> [What to do]: Transcribe word for word the lines spanning the line with "usando esta estrategia." through the end of the records.

** Opening Supplied data block **

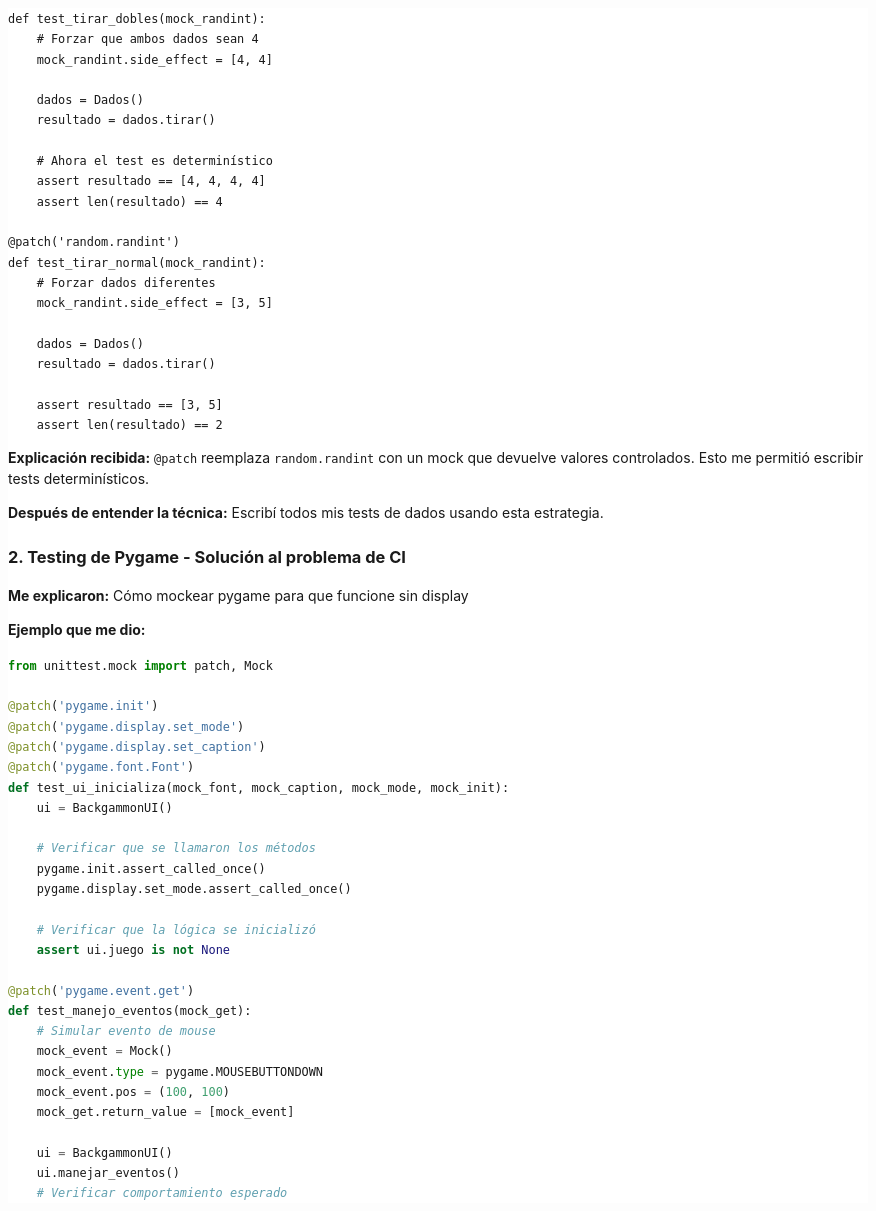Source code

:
 ```
def test_tirar_dobles(mock_randint):
    # Forzar que ambos dados sean 4
    mock_randint.side_effect = [4, 4]
    
    dados = Dados()
    resultado = dados.tirar()
    
    # Ahora el test es determinístico
    assert resultado == [4, 4, 4, 4]
    assert len(resultado) == 4

@patch('random.randint')
def test_tirar_normal(mock_randint):
    # Forzar dados diferentes
    mock_randint.side_effect = [3, 5]
    
    dados = Dados()
    resultado = dados.tirar()
    
    assert resultado == [3, 5]
    assert len(resultado) == 2
```

**Explicación recibida:** `@patch` reemplaza `random.randint` con un mock que devuelve valores controlados. Esto me permitió escribir tests determinísticos.

**Después de entender la técnica:** Escribí todos mis tests de dados usando esta estrategia.

### 2. Testing de Pygame - Solución al problema de CI

**Me explicaron:** Cómo mockear pygame para que funcione sin display

**Ejemplo que me dio:**

```python
from unittest.mock import patch, Mock

@patch('pygame.init')
@patch('pygame.display.set_mode')
@patch('pygame.display.set_caption')
@patch('pygame.font.Font')
def test_ui_inicializa(mock_font, mock_caption, mock_mode, mock_init):
    ui = BackgammonUI()
    
    # Verificar que se llamaron los métodos
    pygame.init.assert_called_once()
    pygame.display.set_mode.assert_called_once()
    
    # Verificar que la lógica se inicializó
    assert ui.juego is not None

@patch('pygame.event.get')
def test_manejo_eventos(mock_get):
    # Simular evento de mouse
    mock_event = Mock()
    mock_event.type = pygame.MOUSEBUTTONDOWN
    mock_event.pos = (100, 100)
    mock_get.return_value = [mock_event]
    
    ui = BackgammonUI()
    ui.manejar_eventos()
    # Verificar comportamiento esperado
```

** Closing Supplied data block **

> [Solution to this task]:
**Después de entender la técnica:** Escribí todos mis tests de dados usando esta estrategia.

### 2. Testing de Pygame - Solución al problema de CI

**Me explicaron:** Cómo mockear pygame para que funcione sin display

**Ejemplo que me dio:**

```python
from unittest.mock import patch, Mock

@patch('pygame.init')
@patch('pygame.display.set_mode')
@patch('pygame.display.set_caption')
@patch('pygame.font.Font')
def test_ui_inicializa(mock_font, mock_caption, mock_mode, mock_init):
    ui = BackgammonUI()
    
    # Verificar que se llamaron los métodos
    pygame.init.assert_called_once()
    pygame.display.set_mode.assert_called_once()
    
    # Verificar que la lógica se inicializó
    assert ui.juego is not None

@patch('pygame.event.get')
def test_manejo_eventos(mock_get):
    # Simular evento de mouse
    mock_event = Mock()
    mock_event.type = pygame.MOUSEBUTTONDOWN
    mock_event.pos = (100, 100)
    mock_get.return_value = [mock_event]
    
    ui = BackgammonUI()
    ui.manejar_eventos()
    # Verificar comportamiento esperado
```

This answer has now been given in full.